*** Opening of The input ***
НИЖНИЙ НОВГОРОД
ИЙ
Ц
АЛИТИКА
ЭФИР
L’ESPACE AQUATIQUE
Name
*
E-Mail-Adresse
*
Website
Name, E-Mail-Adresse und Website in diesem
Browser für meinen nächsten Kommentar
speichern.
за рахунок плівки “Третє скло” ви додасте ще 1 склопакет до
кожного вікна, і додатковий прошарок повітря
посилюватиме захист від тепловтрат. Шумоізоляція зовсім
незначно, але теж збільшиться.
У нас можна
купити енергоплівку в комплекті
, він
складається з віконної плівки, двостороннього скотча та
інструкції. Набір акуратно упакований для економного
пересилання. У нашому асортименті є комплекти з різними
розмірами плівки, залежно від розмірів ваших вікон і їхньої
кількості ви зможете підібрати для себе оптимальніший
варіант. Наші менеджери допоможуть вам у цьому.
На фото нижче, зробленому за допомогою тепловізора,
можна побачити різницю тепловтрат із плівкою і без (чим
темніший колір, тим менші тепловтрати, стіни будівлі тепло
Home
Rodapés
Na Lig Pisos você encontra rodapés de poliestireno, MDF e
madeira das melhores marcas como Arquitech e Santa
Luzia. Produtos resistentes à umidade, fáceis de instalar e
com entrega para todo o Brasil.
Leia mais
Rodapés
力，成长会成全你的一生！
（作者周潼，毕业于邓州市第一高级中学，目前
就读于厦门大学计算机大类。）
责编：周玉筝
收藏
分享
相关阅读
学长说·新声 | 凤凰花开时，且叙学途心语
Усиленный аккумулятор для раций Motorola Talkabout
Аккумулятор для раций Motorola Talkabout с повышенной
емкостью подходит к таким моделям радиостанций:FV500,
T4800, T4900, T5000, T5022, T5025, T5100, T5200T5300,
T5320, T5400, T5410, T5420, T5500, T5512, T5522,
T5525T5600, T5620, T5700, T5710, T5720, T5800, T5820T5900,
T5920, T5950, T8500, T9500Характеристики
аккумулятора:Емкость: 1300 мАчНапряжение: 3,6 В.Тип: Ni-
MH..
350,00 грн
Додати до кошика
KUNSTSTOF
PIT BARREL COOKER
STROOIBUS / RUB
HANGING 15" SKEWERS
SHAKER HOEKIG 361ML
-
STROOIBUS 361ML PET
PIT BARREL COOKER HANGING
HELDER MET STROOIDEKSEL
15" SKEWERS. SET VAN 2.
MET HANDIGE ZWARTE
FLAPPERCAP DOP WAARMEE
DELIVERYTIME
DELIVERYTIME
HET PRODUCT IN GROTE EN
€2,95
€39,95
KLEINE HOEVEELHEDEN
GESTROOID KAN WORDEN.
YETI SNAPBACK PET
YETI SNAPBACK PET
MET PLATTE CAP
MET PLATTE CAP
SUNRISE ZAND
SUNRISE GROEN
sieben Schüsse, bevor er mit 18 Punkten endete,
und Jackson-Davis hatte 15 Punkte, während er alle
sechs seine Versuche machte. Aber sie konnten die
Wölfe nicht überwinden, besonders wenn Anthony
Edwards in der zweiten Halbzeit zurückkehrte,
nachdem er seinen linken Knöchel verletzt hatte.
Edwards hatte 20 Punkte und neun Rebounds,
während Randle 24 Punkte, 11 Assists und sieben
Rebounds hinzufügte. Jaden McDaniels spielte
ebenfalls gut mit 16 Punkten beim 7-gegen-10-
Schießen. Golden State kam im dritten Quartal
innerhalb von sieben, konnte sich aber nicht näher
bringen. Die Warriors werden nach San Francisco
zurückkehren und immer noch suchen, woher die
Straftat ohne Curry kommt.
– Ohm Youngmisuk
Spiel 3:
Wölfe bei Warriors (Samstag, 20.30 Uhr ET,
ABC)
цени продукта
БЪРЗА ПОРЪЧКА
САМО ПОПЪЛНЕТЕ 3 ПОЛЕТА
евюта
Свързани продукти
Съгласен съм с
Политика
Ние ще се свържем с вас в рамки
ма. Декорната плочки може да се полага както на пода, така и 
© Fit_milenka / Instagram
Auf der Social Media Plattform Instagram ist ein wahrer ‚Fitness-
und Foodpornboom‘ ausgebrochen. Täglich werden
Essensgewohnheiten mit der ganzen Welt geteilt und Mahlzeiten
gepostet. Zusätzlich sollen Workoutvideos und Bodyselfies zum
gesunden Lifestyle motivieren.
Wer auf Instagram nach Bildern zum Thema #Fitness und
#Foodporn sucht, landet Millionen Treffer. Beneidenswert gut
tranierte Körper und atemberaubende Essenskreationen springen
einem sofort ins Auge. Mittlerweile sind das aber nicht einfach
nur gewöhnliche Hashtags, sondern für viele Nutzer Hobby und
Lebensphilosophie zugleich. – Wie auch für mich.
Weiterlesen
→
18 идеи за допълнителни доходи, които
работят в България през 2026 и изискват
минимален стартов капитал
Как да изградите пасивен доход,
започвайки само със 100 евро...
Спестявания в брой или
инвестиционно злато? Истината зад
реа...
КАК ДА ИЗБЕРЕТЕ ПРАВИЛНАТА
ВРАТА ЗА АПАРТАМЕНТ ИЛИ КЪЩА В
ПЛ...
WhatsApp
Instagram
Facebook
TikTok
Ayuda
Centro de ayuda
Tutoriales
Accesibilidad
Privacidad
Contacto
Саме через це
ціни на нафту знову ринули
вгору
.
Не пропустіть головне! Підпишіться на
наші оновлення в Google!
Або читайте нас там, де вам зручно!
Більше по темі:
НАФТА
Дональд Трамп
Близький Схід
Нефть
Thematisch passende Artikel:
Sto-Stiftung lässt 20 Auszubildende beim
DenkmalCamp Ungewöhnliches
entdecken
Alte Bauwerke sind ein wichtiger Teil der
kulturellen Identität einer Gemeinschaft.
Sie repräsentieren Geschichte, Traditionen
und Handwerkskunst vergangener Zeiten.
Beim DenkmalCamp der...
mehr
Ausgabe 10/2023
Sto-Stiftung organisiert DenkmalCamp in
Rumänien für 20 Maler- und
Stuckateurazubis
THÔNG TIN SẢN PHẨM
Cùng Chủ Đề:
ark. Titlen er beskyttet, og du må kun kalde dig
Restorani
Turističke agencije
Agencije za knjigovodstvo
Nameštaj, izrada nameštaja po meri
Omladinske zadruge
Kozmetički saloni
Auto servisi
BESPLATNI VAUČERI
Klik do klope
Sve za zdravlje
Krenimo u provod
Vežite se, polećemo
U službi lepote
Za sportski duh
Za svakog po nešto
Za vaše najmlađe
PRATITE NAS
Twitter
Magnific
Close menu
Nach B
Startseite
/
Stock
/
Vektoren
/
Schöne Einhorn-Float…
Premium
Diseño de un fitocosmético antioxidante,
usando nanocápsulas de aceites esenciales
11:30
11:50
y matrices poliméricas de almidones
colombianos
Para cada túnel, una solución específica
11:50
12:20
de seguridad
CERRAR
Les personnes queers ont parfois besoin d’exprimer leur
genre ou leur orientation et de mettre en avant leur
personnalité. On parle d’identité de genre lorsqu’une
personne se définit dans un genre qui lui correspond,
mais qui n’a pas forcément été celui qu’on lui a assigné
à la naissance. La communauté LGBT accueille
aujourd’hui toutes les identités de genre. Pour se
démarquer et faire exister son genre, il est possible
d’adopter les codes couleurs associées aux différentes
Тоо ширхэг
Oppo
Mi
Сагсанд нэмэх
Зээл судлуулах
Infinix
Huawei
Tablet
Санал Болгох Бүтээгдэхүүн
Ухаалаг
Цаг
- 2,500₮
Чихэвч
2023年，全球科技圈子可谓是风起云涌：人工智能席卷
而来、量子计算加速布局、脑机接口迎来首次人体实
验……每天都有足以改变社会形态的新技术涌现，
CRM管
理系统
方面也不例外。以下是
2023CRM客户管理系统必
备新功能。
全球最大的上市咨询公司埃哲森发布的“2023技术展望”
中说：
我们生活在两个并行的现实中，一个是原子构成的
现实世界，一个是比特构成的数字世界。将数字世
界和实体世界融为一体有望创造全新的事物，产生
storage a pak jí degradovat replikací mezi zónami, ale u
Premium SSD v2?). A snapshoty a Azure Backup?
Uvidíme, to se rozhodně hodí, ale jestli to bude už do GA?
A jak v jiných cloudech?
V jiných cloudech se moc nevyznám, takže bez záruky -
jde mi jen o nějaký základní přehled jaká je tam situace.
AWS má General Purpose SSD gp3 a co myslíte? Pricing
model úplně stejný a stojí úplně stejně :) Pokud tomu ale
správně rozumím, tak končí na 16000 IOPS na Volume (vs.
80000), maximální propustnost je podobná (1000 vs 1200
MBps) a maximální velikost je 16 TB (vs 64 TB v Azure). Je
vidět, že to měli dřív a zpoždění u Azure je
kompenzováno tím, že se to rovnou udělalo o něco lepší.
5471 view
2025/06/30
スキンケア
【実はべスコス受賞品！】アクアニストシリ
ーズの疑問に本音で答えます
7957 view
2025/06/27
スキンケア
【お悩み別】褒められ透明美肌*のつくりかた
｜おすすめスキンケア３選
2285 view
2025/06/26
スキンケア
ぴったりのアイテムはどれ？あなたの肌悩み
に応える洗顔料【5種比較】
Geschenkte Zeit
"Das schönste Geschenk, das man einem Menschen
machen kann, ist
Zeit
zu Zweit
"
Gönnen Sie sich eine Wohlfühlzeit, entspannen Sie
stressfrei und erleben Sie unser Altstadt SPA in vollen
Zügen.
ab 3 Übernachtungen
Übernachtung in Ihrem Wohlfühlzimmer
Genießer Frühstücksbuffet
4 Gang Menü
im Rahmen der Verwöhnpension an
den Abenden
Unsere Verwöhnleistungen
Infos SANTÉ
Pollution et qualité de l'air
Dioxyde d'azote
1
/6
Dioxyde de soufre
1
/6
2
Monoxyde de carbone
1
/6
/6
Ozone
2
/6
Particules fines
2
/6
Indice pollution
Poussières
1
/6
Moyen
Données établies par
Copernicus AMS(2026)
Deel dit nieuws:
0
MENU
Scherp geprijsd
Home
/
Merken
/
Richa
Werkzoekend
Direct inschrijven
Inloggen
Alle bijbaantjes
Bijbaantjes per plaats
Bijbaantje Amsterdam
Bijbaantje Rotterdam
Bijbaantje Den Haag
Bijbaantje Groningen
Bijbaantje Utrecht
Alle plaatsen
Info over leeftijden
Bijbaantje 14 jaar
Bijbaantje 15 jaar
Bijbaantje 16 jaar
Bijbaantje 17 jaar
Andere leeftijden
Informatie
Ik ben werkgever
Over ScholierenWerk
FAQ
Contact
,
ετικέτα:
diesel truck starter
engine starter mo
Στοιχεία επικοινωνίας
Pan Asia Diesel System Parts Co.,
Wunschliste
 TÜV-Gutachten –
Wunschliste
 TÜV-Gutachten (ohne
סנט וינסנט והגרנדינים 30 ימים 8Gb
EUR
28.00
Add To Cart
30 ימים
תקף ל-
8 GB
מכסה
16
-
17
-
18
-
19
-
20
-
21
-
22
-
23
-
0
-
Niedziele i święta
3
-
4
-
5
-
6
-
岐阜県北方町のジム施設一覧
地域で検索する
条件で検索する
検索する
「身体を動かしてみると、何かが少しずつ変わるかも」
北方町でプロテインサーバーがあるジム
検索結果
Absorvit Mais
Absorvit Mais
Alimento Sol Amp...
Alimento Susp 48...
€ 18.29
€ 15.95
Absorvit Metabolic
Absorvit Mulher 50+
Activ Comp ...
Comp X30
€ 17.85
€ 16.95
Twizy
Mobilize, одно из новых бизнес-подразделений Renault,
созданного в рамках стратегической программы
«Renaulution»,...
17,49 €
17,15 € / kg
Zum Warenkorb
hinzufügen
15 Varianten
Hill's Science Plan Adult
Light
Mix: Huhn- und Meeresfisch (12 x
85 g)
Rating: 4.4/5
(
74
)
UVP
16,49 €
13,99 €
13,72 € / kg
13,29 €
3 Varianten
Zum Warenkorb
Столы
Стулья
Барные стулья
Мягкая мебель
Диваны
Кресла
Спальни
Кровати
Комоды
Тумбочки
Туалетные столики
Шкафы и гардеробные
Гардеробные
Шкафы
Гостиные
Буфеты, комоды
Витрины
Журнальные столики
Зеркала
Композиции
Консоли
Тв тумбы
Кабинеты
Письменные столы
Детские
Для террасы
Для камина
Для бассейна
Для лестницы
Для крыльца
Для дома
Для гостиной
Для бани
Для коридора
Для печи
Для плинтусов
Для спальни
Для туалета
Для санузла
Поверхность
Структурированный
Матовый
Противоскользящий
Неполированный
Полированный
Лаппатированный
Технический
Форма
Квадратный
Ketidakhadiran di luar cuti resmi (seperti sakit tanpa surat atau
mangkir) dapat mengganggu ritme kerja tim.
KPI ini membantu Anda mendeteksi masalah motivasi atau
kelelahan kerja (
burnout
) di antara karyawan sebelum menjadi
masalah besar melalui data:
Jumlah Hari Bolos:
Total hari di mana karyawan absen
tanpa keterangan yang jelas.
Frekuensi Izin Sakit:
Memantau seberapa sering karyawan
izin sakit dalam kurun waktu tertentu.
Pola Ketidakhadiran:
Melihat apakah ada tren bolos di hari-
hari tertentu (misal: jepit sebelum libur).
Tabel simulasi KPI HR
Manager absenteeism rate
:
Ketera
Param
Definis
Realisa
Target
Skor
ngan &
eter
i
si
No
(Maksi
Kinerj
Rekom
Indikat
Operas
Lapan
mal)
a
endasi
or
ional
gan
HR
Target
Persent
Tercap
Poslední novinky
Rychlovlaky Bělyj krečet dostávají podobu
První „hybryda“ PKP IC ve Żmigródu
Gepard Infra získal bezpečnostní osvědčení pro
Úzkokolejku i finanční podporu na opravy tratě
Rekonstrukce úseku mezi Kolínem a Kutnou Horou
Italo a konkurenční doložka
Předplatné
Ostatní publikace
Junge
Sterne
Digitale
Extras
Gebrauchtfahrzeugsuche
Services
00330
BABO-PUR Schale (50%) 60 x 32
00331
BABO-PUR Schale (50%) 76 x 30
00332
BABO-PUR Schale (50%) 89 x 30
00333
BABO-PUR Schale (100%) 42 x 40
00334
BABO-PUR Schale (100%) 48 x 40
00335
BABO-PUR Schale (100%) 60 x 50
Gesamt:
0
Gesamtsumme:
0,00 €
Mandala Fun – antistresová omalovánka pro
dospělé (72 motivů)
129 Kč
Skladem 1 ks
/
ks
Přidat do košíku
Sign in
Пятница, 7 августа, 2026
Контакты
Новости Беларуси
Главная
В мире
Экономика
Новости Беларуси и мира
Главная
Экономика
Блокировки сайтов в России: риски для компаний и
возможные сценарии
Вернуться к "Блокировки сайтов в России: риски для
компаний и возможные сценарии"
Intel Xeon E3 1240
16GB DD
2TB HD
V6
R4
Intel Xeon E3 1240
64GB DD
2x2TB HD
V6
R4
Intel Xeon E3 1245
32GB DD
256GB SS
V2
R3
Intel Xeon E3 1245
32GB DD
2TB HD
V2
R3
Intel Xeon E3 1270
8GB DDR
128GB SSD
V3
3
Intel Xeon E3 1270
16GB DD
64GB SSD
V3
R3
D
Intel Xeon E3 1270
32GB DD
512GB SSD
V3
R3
*** Close of The input ***
◆ What this task involves
Note each line above that contains "Schale" and copy it out.

◆ Task answer
BABO-PUR Schale (50%) 60 x 32
BABO-PUR Schale (50%) 76 x 30
BABO-PUR Schale (50%) 89 x 30
BABO-PUR Schale (100%) 42 x 40
BABO-PUR Schale (100%) 48 x 40
BABO-PUR Schale (100%) 60 x 50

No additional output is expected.